To tell you that I am a little miffed at not being to update my blog for the last couple of days is an understatement. The road to health can have its bumps especially when there are other people involved. In this case, it was a nurse overeager to demonstrate her prowess in front of a trainee at changing the dressing for my wound vac which resulted in me being miserable for two days.

Long story short: It was "installed" on my person incorrectly. The negative pressure fluctuated incessantly. The only way the beeping and alerts would quiet down was when I was laying down horizontally on my bed. This was even after they came back a second time to tweak the hose connections the following day. Another nurse changed it properly on the third day thank God! The best news out of this whole ordeal is that my wound is healing very well.
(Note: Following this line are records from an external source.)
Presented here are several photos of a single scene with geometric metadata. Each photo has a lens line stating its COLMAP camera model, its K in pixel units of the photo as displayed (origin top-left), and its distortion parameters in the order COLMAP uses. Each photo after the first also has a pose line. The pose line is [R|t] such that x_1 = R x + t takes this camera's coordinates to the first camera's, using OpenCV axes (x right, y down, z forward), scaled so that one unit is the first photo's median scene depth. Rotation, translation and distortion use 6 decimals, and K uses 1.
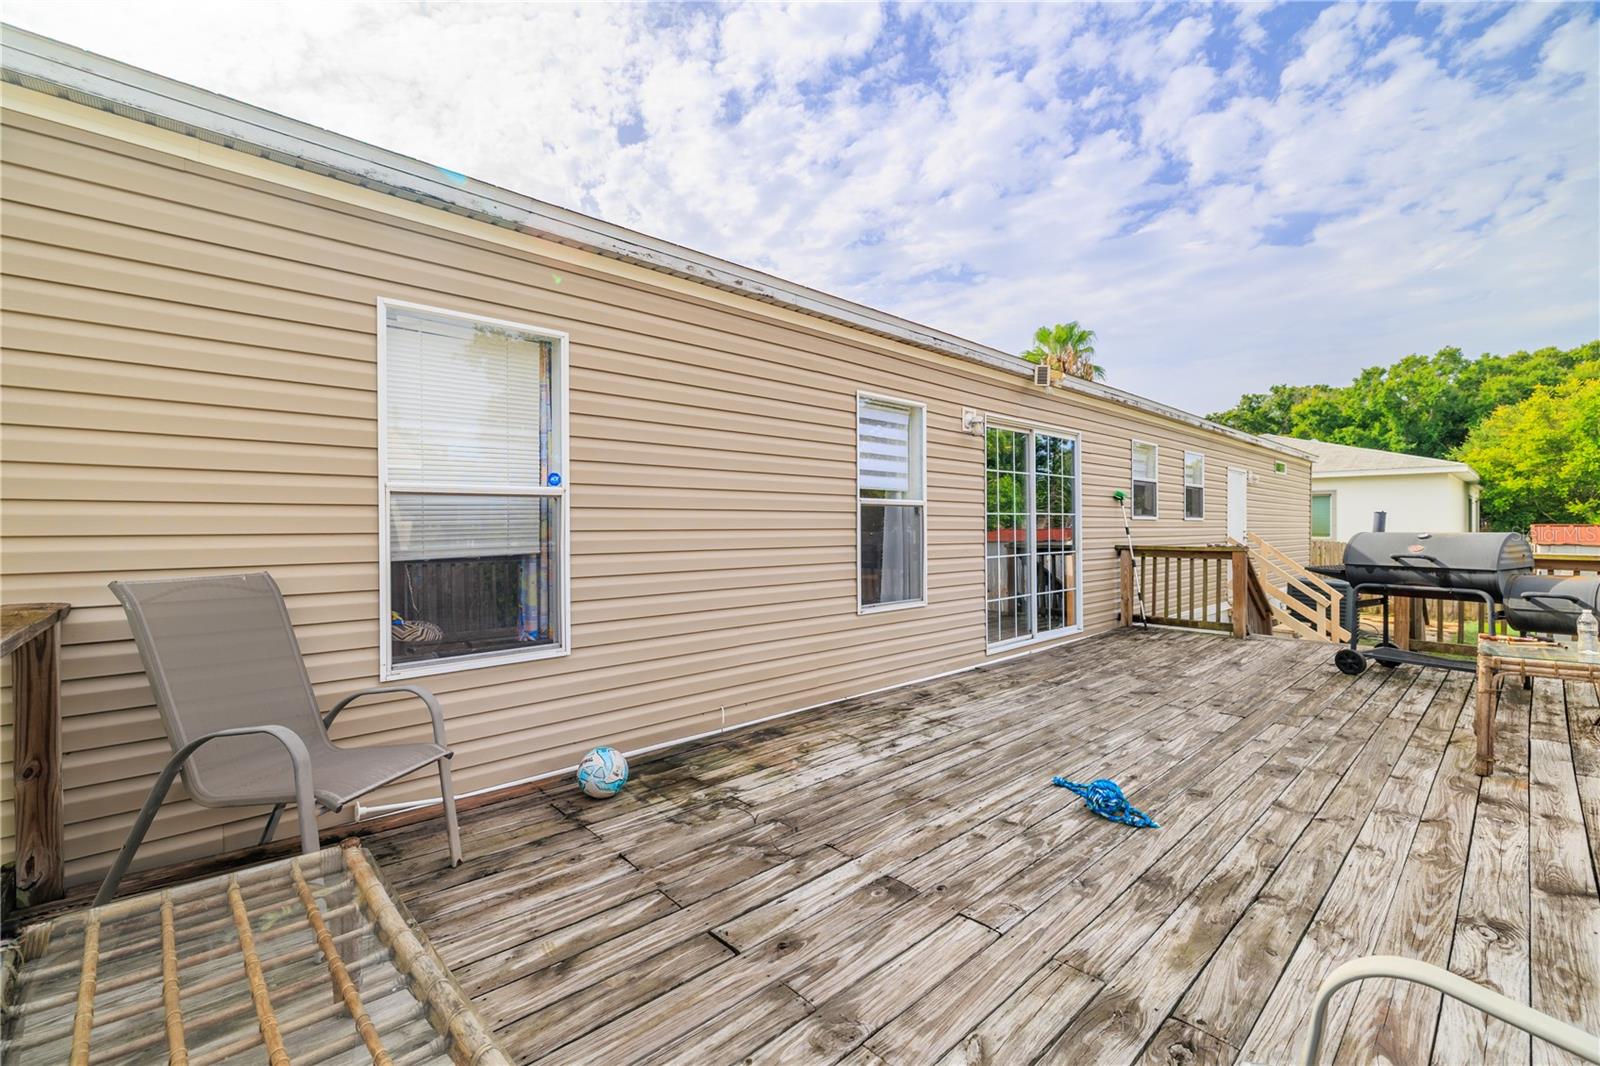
lens RADIAL K [[676.6, 0, 794.3], [0, 676.6, 528.8], [0, 0, 1]] dist [0.001200, 0.000136]
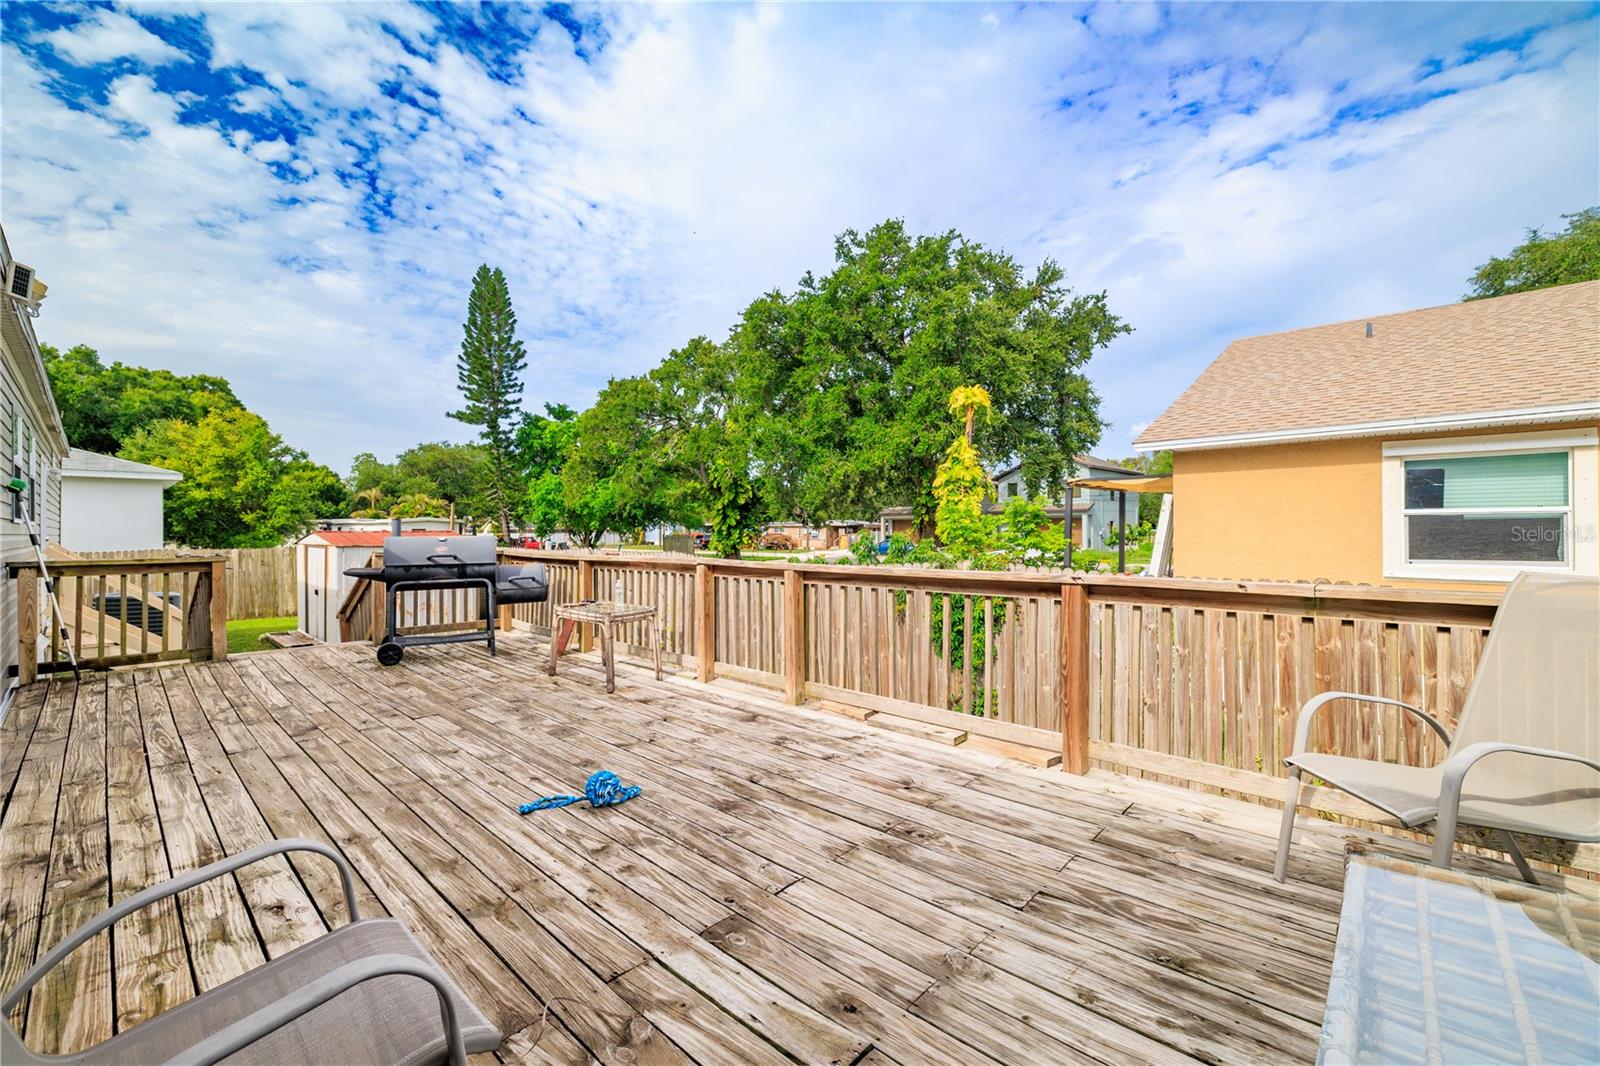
lens RADIAL K [[676.6, 0, 794.3], [0, 676.6, 528.8], [0, 0, 1]] dist [0.001200, 0.000136]
pose [[-0.070905, 0.002890, 0.997479, -0.499853], [0.008853, 0.999958, -0.002268, 0.000577], [-0.997444, 0.008670, -0.070928, 0.638860]]
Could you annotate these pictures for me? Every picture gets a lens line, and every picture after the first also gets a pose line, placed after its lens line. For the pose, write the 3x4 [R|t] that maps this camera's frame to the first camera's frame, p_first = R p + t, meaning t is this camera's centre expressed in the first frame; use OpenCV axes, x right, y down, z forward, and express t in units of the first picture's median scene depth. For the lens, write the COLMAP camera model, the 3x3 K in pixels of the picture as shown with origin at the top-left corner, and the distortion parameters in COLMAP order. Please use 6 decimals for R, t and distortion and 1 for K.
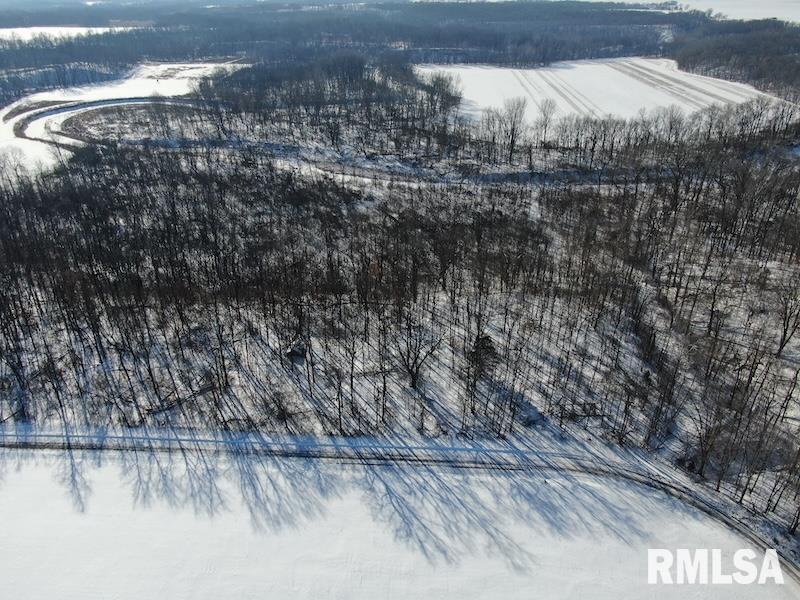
lens RADIAL K [[553.3, 0, 404.7], [0, 553.3, 297.2], [0, 0, 1]] dist [-0.021225, -0.001627]
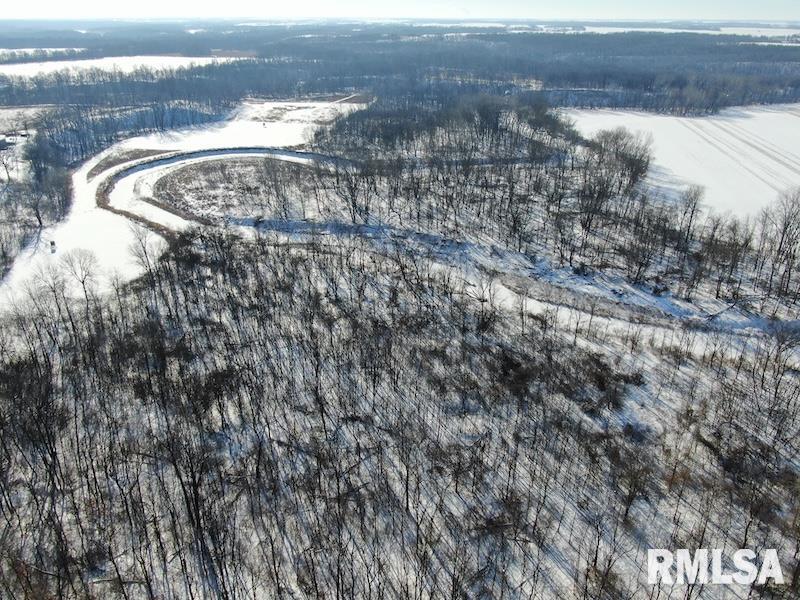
lens RADIAL K [[553.3, 0, 395.9], [0, 553.3, 302.6], [0, 0, 1]] dist [-0.021225, -0.001627]
pose [[0.989142, 0.066489, -0.131059, -0.125942], [-0.070881, 0.997059, -0.029129, -0.116737], [0.128737, 0.038102, 0.990946, 0.200067]]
Anyhoo... After a phone convo to firm up a visit from Possum last Thursday, she had remarked that I was the busiest and most sociable sick person she new. Ha! Last weekend Kimmee and Kathy each visited me. On Tuesday, I bribed Tawny into sneaking me out for a spell. We started with a seafood lunch at a favorite Greek place followed by manicures and pedicures at my salon where I received a warm welcome for coming back from surgery.

Next Tuesday I am getting a drastic hair cut; it will be short in the back to follow a long angle towards the front. A reverse bob or something like that....? I'll post a picture when I do one of my self-portrait pics. A tinge of sadness creeps in every now and again as I think of how long it is now and how patient I've been at growing it the last couple of years. This act is to both cut away "old energy" from the new woman I am becoming as well as to prepare for what might be a by-product of chemotherapy treatments, hair loss. It isn't something to be really sad about considering the state of the world. I think the new "do" will be a hot look on Sprinkles. After all, why be boring? Other people (IE numb, faceless plebeians) have it covered...

My dad and stepmother were supposed to visit at the end of this month. They had planned on visiting me and my three other sisters on the way down from Chicago. All is now postponed as my stepmother is getting breast cancer surgery on Monday. She has a small lump that is stage one and will have to receive radiation treatments. Freakish isn't it? Cancer is prevalent in most people's lives nowadays. That's the way the cookie crumbles I guess.

On a much lighter note, here is a photo of my pedicure. I live in Florida where a bit of floral whimsy is expected on nails. Yes, that is a viable reason! This cheered me considerably and makes me giggle every time I see it. The feet may not be dainty -- how can US size 10 cement blocks be sexy? -- but I think they are still cute!